The Andersons Announce Last Days For Stores

The Andersons Inc. (NASDAQ:ANDE) has announced that it will close all of its remaining stores this spring, effectively ending its money-losing retail business. The board members of The Andersons voted to cease retail operations at its meeting Friday. Store employees were told the news at mandatory meetings Sunday and given a leaflet explaining the situation.

The store closures affect two locations in the Toledo area and two stores in Columbus. The retail division also includes a 245,000-square food distribution center in Maumee. The company plans to liquidate its merchandise in the spring and sell the stores. The shutdown does not affect the grain, ethanol, rail, or plant nutrient parts of The Andersons.

The company said that 1,050 employees would lose their jobs due to the store closures. The company said there are about 650 employees affected in the Toledo area and 400 in Columbus. The company promised to help the displaced employees with severance packages and job hunting assistance.

Company Chief Executive Officer Pat Bowe said, “The decision to close The Andersons stores was not easy for anyone involved.” The retail icon has operated general stores for seven decades. The stores offered everything from drywall to produce to fine wines. The business records about $4.2 billion in revenue, but only $140 million of that came from its stores in 2015.

Chairman Mike Anderson said the firm has been considering closing its retail business for years as the business has either broke even or lost money. The division has not made an annual profit since 2008. In the company’s most recent quarterly financial filing, the retail group had a pretax loss of $1.6 million. The unit had a pretax loss of $2.6 million for the first nine months of 2016. Mr. Bowe said the retail group lost more than $20 million in the last eight years.

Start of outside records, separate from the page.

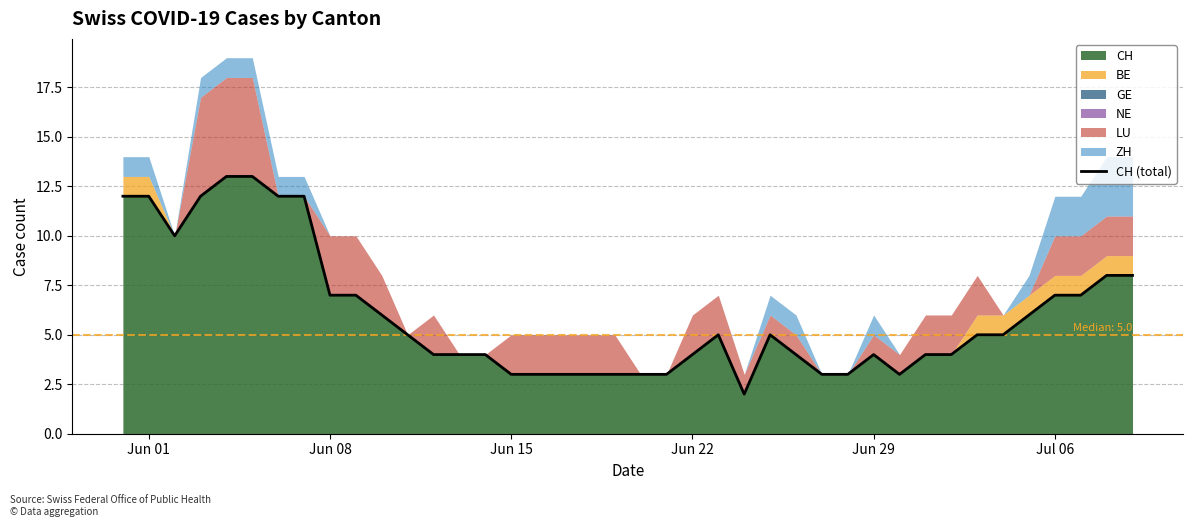

Reading left to right, list all the values displayed in this chart.

12	12	10	12	13	13	12	12	7	7	6	5	4	4	4	3	3	3	3	3	3	3	4	5	2	5	4	3	3	4	3	4	4	5	5	6	7	7	8	8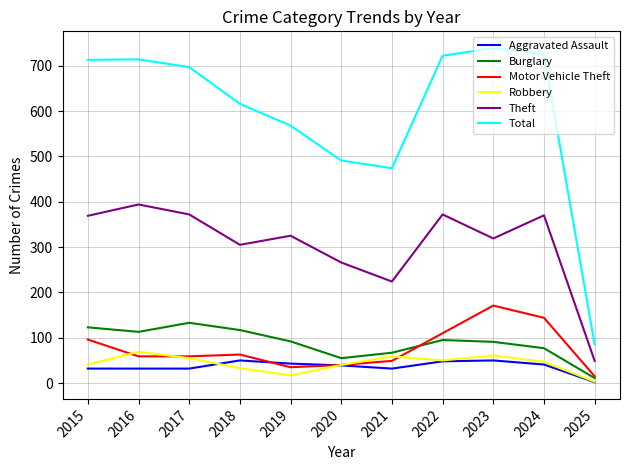

Which series changed the most between 2018 and 2025?

Total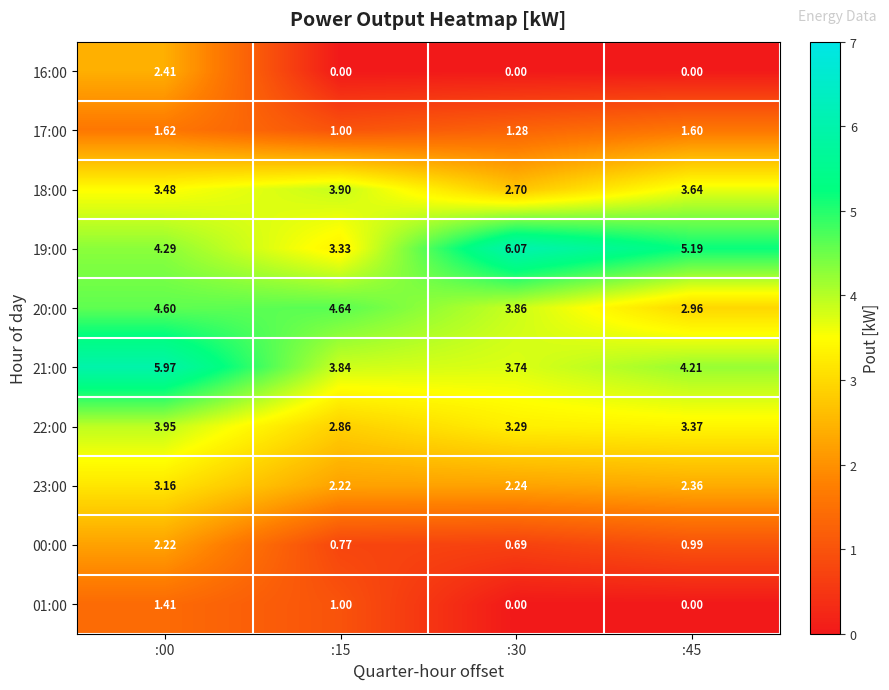

Is the value of 19:00 at :30 greater than the value of 01:00 at :15?

Yes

The company had to make a choice to either close the stores or order merchandise for the upcoming season. The company considered selling the stores, but no suitable buyer could be found. Mr. Anderson said, “If we saw a path forward that would take us in an improvement direction and reverse the macro sales trends, we’d still be in the business.” In November, it shut the smaller Sylvania Marketplace store, eliminating 96 jobs.